**Request A**
Retype the part of the passage about Azadi between "For example, if" and "by the same.", inclusive.

**Quoted text**
----
II. Azadi: Layers and Paradoxes
It seems that the idea of Azadi, as it is commonly espoused, is limited to the extent of Kashimiris wanting freedom from the Indian State. But taking a closer look, we find that, it necessarily contains many other aspects within itself.
For example, if Azadi means just that Kashmir becomes a part of Pakistan – the first option of the above-mentioned plebiscite – it would be very difficult for the vested interests of Indian State to allow that to happen. Irrespective of all its nationalist rhetoric, there are some substantial issues the Indian State cannot avoid considering. For example, Pakistan is a country with nuclear armaments, being systematically taken over by fanatic (Islamic) militant groups whose stated objective is to establish an Islamic rule, not only in Pakistan but all over the world, by any means. Getting them access to more areas controlled now by India, increased penetration into the Indian subcontinent by the same.
Moreover, many parts of the Himalayas stand like a great wall between India and Pakistan, and between India and China. China, another neighboring country, supports Pakistan against India for serving its own narrow ends. Thus, a China-allied-Pakistan having free access to the Kashmir region, with its vast array of natural resources like rivers, poses a substantial threat to the interests of the Indian State.
The basic question here seems to be: How can the people of Kashmir make sure that their land will not be used for perpetuating and furthering violence? In fact, the issue primarily relates to the life of Kashmiri people themselves. Could any community live in peace when their land is an actual war front?
----
**Request B**
Convert the entries below into a numbered list, running from the line that holds "class: Magnoliopsida" through the final line of the entries, with both ends included. Drop blank lines and leave the pictures out.

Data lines
----
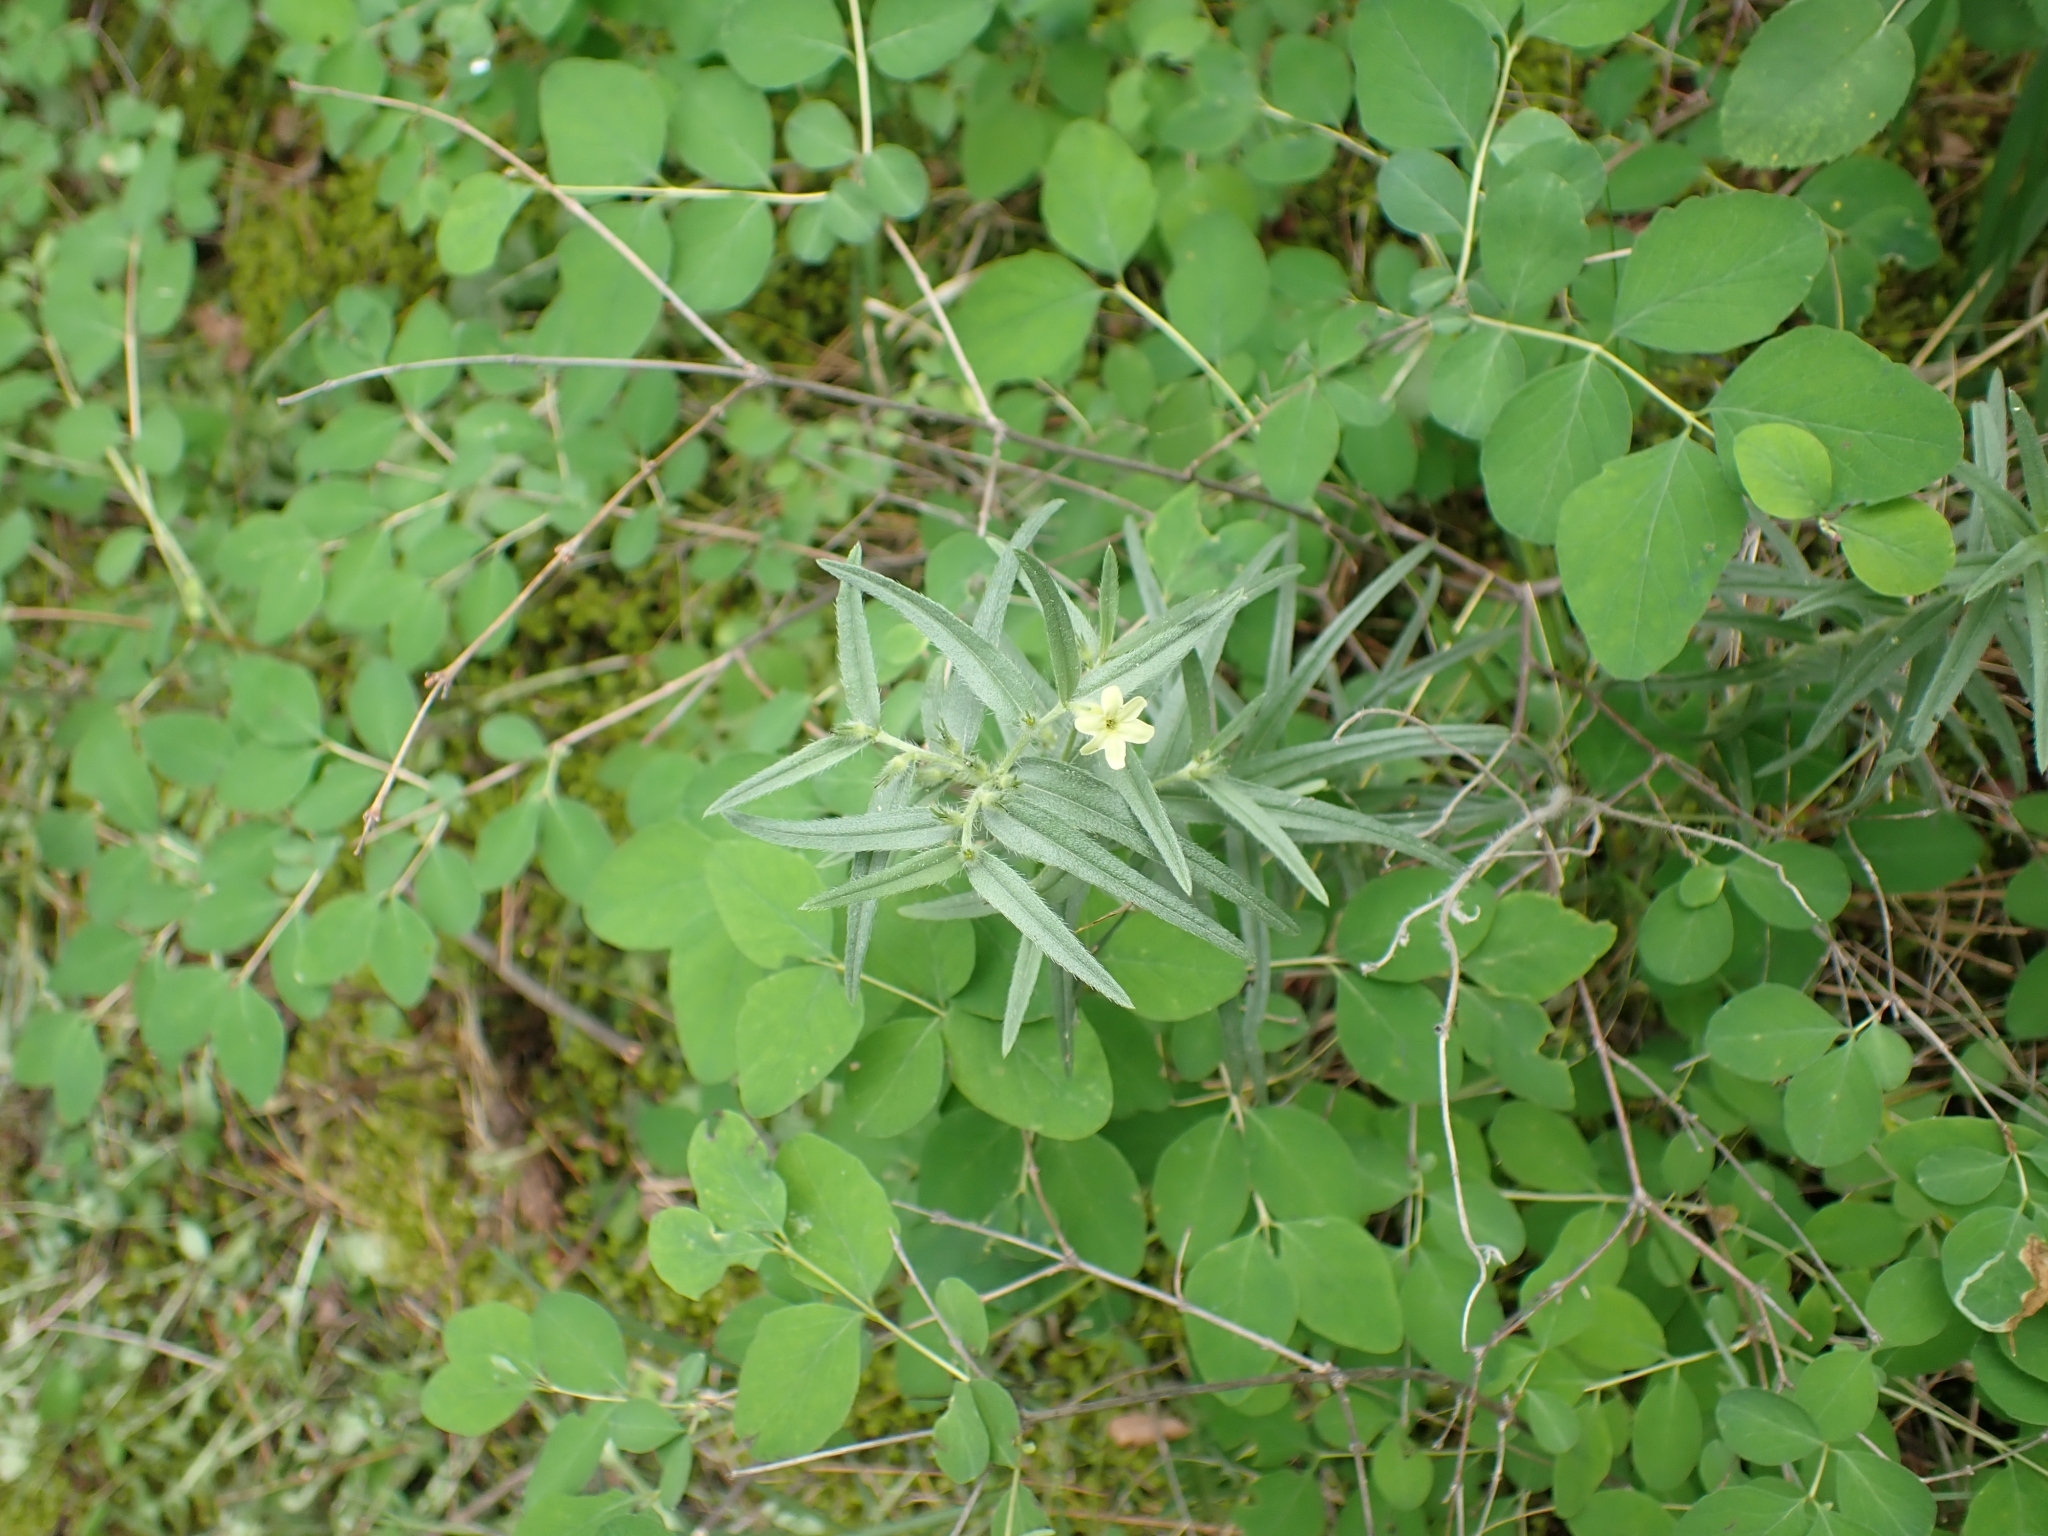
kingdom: Plantae
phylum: Tracheophyta
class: Magnoliopsida
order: Boraginales
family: Boraginaceae
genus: Lithospermum
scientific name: Lithospermum ruderale
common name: Western gromwell
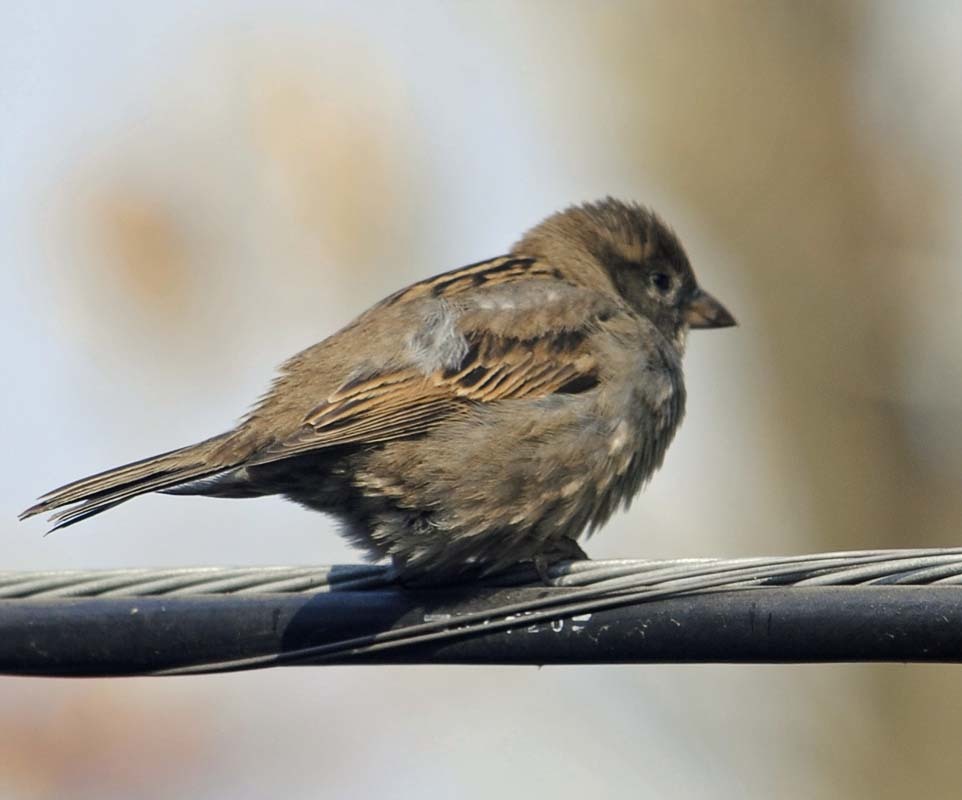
----
**Result A**
For example, if Azadi means just that Kashmir becomes a part of Pakistan – the first option of the above-mentioned plebiscite – it would be very difficult for the vested interests of Indian State to allow that to happen. Irrespective of all its nationalist rhetoric, there are some substantial issues the Indian State cannot avoid considering. For example, Pakistan is a country with nuclear armaments, being systematically taken over by fanatic (Islamic) militant groups whose stated objective is to establish an Islamic rule, not only in Pakistan but all over the world, by any means. Getting them access to more areas controlled now by India, increased penetration into the Indian subcontinent by the same.

**Result B**
1. class: Magnoliopsida
2. order: Boraginales
3. family: Boraginaceae
4. genus: Lithospermum
5. scientific name: Lithospermum ruderale
6. common name: Western gromwell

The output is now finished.